O que nós vemos tem um sentido. Há uma proporção envolvida. E a medida disso é o homem. Se não houvesse o homem, não haveria este mundo.
Vejamos, a este respeito, dois extratos de Schuon:
“Quando Deus cria o homem à sua imagem, ele cria uma medida; a percepção humana do mundo corresponde à intenção criadora de Deus. O homem é por definição um centro, ou ‘o centro’ num dado universo; ele o é, não por acidente, mas em função da própria natureza do Ser, e é por isso que o que é grande ou pequeno para o homem é grande ou pequeno na intenção divina; o homem percebe as coisas como elas se apresentam no Intelecto divino.” [Frithjof Schuon, “O Véu de Ísis”, Raízes da Condição Humana.]
“Não surpreende que a ciência que deriva da queda — ou de uma das quedas — e da redescoberta ilusória do mundo sensível seja a ciência somente do sensível, ou do virtualmente sensível [1], e que negue tudo o que ultrapassa esse âmbito, que negue, consequentemente, Deus, o outro mundo e a alma [2], incluindo a fortiori o puro Intelecto, o qual, precisamente, é apto a conhecer tudo o que ela rejeita; pelos mesmos motivos, ela nega também a Revelação, que, por sua vez, refaz a ponte que se rompeu com a queda.

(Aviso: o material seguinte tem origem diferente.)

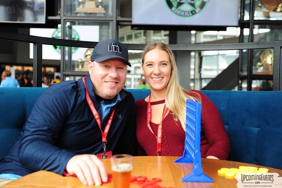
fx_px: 376
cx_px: 141
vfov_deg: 28.0
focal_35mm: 48
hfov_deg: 41.1
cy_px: 94
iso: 400
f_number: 3.5
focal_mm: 48
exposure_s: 1/250
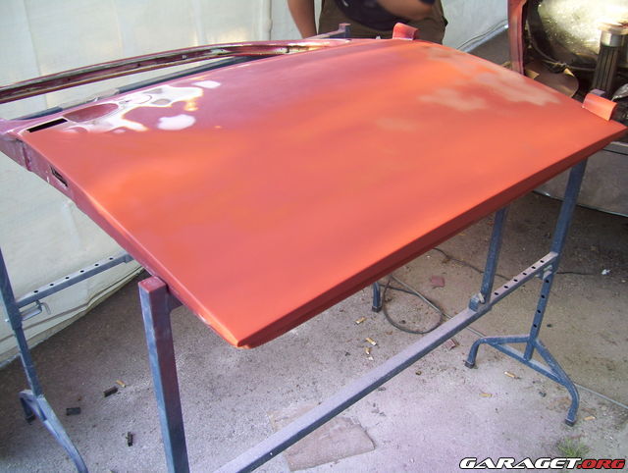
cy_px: 236
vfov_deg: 39.8
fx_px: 654
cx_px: 314
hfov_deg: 51.3
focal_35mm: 36
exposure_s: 1/60
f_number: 2.7
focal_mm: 6
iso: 80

“Segundo as observações da ciência experimental, o céu azul que se estende acima de nós é não um mundo de beatitude, mas uma ilusão óptica causada pela refração da luz na atmosfera, e desta perspectiva tem-se evidentemente razão de negar que a morada dos beatos se encontre lá em cima; mas se estaria totalmente errado em negar que a associação de ideias entre o céu visível e o Paraíso celeste resulte da natureza das coisas e não da ignorância e da ingenuidade mescladas com imaginação e e sentimentalidade, pois o céu azul é um símbolo direto e portanto adequado dos graus superiores — e suprassensoriais — da Existência; ele é também uma reverberação longínqua de tais graus, e o é necessariamente dado que é realmente um símbolo, consagrado pelas Escrituras sagradas e pela intuição unânime dos povos.[3]
“Esse caráter de símbolo é tão concreto e eficaz que as manifestações celestes, quando vêm ao nosso mundo sensível, “descem” na terra e “voltam a subir” ao Céu; o simbolismo sensível depende da realidade suprassensível que ele reflete. Os anos-luz e a relatividade da relação espaço-tempo não têm absolutamente nada a ver com o tema — totalmente ‘exato’ e ‘positivo’ — do simbolismo das aparências e de sua ligação ao mesmo tempo analógica e ontológica com as ordens celestes ou angélicas; que o símbolo em si mesmo possa ser unicamente uma ilusão de óptica não diminui de fato sua exatidão nem sua eficácia, pois toda aparência, incluindo a do espaço e das galáxias, não é, rigorosamente falando, senão uma ilusão criada pela relatividade.” [Frithjof Schuon, “Queda e Decadência”, O Homem no Universo.]
Notas
[1] Tal nuance se impõe porque se objetará que a ciência opera com elementos que escapam aos nossos sentidos.
[2] Dizemos não que todos os cientistas neguem tal realidade, mas que a ciência a nega, o que é totalmente diferente.
[3] Dizer “símbolo” equivale a dizer “participação” ou “aspecto”, sejam quais forem as diferenças de nível.
A cegueira da ciência moderna aprisiona o pensamento humano porque rompe com uma vastíssima possibilidade de conhecimento, quando nega toda e qualquer manifestação que não esteja estritamente ligada às razões matemáticas do universo material. O exemplo de Frithjof Schuon (o do céu azul) tem a clareza de uma sabedoria que suplanta a de nossa ciência e que por sua universalidade pode expressar-se por tudo e em tudo, admitindo uma simplicidade que em poucas palavras põe abaixo os postulados, pretensamente lógicos, do pensamento moderno.